Wednesday, February 3, 2010

Film Review - Death of a Cyclist

Film #15 of 2010 - Death of a Cyclist

J.A. Bardem's 1955 film Death of a Cyclist begins with a bang, literally. On an abandoned road, a man on his bicycle is struck by a speeding car, and as he lays dying in the road, is examined, then left by the culprits. The offenders are Maria (Lucia Bose) and Juan (Alberto Closas), who are afraid to help the man and risk being found out. You see, Maria and Juan are having an affair, and Maria is married to Miguel (Otello Oso), a powerful industrialist who carries a high position in society, a privilege that Maria is not ready to give up. Maria and Juan nervously await news of the accident over the next several days, until they are threatened by a blackmailer who runs in their circle. Juan, an assistant mathematics professor, and Maria must decide how they are going to proceed, and choose between morality and their current lives - a decision which ends up being easy for both of them, but their paths are not the same.

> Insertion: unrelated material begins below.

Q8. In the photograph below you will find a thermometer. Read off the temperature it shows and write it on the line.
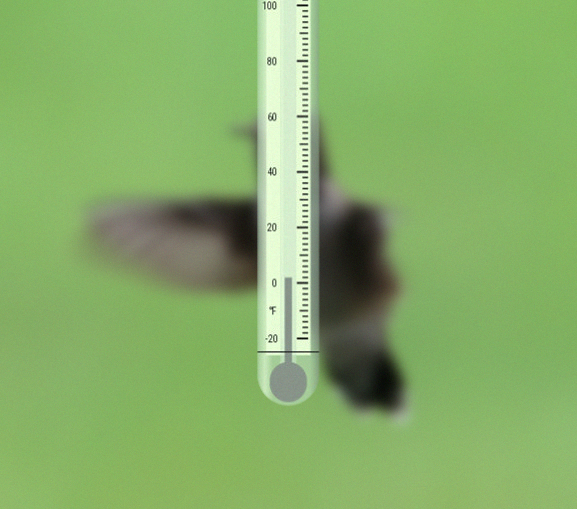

Death of a Cyclist is a cross between Film Noir and Neo Realism, in that it is dark and gritty, but also a searing social commentary about the greed and power of the rich. The depth of this film is immense; in fact, I watched it a few days ago and I'm still philosophically turning it around in my head. Maria seeks to balance her marriage of convenience to Miguel and all of the wealth, power and status that comes with it, with her relationship with Juan, an intellectual who isn't concerned about those things. Though both have opposing philosophies, their individual motivations end up being their undoing. Bardem, who also wrote the film, pulls no punches in his indictment of the upper class, invoking elements of Marxism and Socialism, another common theme Neo Realism.

Filmed in stark black and white, and containing some amazing imagery (particularly a short scene at a circus that was literally breathtaking) Death of a Cyclist was both thought provoking and beautiful to look at. Watching this film, I was reminded how much great cinema is waiting to be explored, and they just need to be sought out. Plus, it has a fantastic ending.